Investigator's choice of chemotherapy means the chemotherapy chosen by investigators/doctors to treat metastatic triple negative breast cancer, including nab-paclitaxel, capecitabine, eribulin, carboplatin, vinorelbine, or utidelone.
Fudan University Shanghai Cancer Center
Shanghai, Shanghai Municipality, China
RECRUITINGProgression-free survival (PFS)
The interval from randomization until the first occurrence of disease progression (according to RECIST 1.1) or death from any cause, which ever occurs first.
Time frame: Approximately 3 years
Objective response rate (ORR)
The proportion of participants who have a complete response (CR) or partial response (PR) according to RECIST 1.1.
Time frame: Approximately 3 years
Duration of response (DoR)
The interval from date of first detection of objective response until the first occurrence of disease progression (according to RECIST 1.1) or death from any cause, which ever occurs first.

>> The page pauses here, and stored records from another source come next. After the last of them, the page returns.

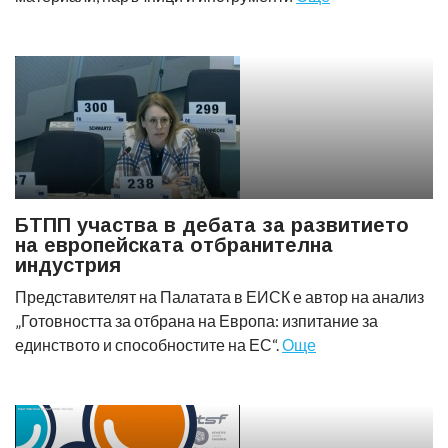
БТПП участва в дебата за развитието
на европейската отбранителна
индустрия
Представителят на Палатата в ЕИСК е автор на анализ
„Готовността за отбрана на Европа: изпитание за
единството и способностите на ЕС“.
Още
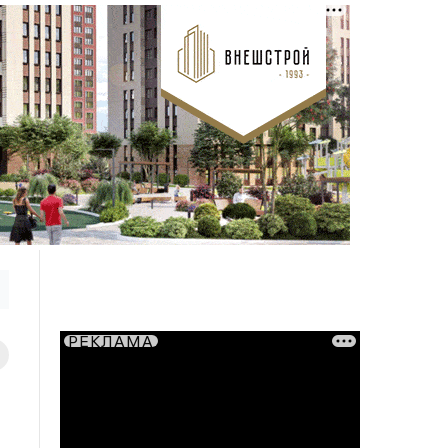
РЕКЛАМА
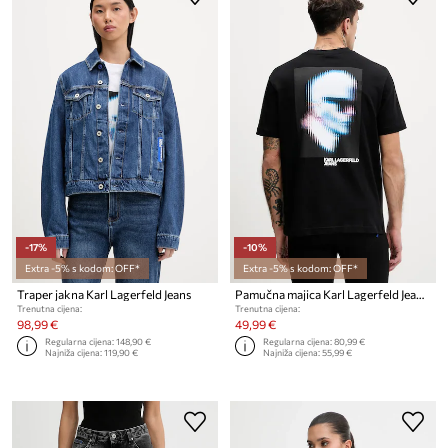
-17%
-10%
Extra -5% s kodom: OFF*
Extra -5% s kodom: OFF*
Traper jakna Karl Lagerfeld Jeans
Pamučna majica Karl Lagerfeld Jeans
Trenutna cijena:
Trenutna cijena:
98,99 €
49,99 €
Regularna cijena:
148,90 €
Regularna cijena:
80,99 €
Najniža cijena:
119,90 €
Najniža cijena:
55,99 €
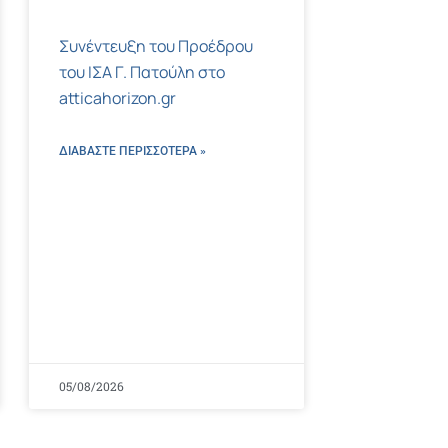
Συνέντευξη του Προέδρου
του ΙΣΑ Γ. Πατούλη στο
atticahorizon.gr
ΔΙΑΒΑΣΤΕ ΠΕΡΙΣΣΌΤΕΡΑ »
05/08/2026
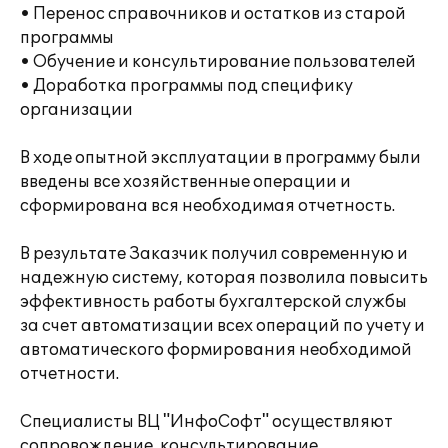
• Перенос справочников и остатков из старой
программы
• Обучение и консультирование пользователей
• Доработка программы под специфику
организации
В ходе опытной эксплуатации в программу были
введены все хозяйственные операции и
сформирована вся необходимая отчетность.
В результате Заказчик получил современную и
надежную систему, которая позволила повысить
эффективность работы бухгалтерской службы
за счет автоматизации всех операций по учету и
автоматического формирования необходимой
отчетности.
Специалисты ВЦ "ИнфоСофт" осуществляют
сопровождение, консультирование,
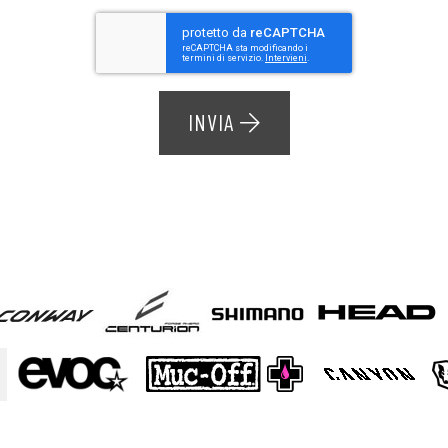
INVIA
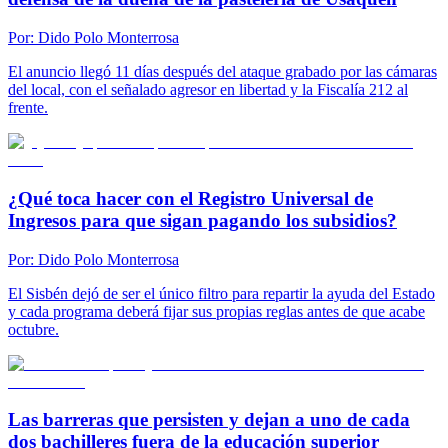
Por:
Dido Polo Monterrosa
El anuncio llegó 11 días después del ataque grabado por las cámaras
del local, con el señalado agresor en libertad y la Fiscalía 212 al
frente.
¿Qué toca hacer con el Registro Universal de
Ingresos para que sigan pagando los subsidios?
Por:
Dido Polo Monterrosa
El Sisbén dejó de ser el único filtro para repartir la ayuda del Estado
y cada programa deberá fijar sus propias reglas antes de que acabe
octubre.
Las barreras que persisten y dejan a uno de cada
dos bachilleres fuera de la educación superior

Time frame: Approximately 3 years
Disease control rate (DCR)
The proportion of participants with complete response, partial response, and stable disease for more than 4 weeks in which response can be evaluated.
Time frame: Approximately 3 years
Overall survival (OS)
The interval from randomization until the date of death due to any cause.

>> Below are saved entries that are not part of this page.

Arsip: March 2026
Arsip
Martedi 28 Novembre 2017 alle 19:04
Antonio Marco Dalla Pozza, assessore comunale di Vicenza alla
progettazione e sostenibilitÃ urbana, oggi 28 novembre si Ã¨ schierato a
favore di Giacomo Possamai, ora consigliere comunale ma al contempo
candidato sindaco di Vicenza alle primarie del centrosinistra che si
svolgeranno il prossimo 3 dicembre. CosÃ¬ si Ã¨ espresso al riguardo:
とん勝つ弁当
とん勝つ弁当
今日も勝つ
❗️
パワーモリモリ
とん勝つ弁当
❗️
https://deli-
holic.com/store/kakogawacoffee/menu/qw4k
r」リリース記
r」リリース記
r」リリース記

Time frame: Approximately 3 years
Safety and tolerability
Number of adverse events according to NCI-CTCAE Version 5.0 per each treatment arm
Time frame: Approximately 3 years
Number of participants with patient reported outcome (PRO)
A report directly from a patient about his or her health or life quality by EORTC Core Quality of Life questionnaire (EORTC QLQ-C30). EORTC QLQ-C30 is a 30-item questionnaire and 28 out of 30 items are scored on a 4-point Likert response scale: 1 = not at all, 2 = a little, 3 = quite a bit, and 4 = very much. The EORTC QLQ-C30 scale scores range from 0 to 100. A high score for a functional scale represents a high level of functioning, whereas a high score for a symptom scale/single item represents a high level of symptomatology.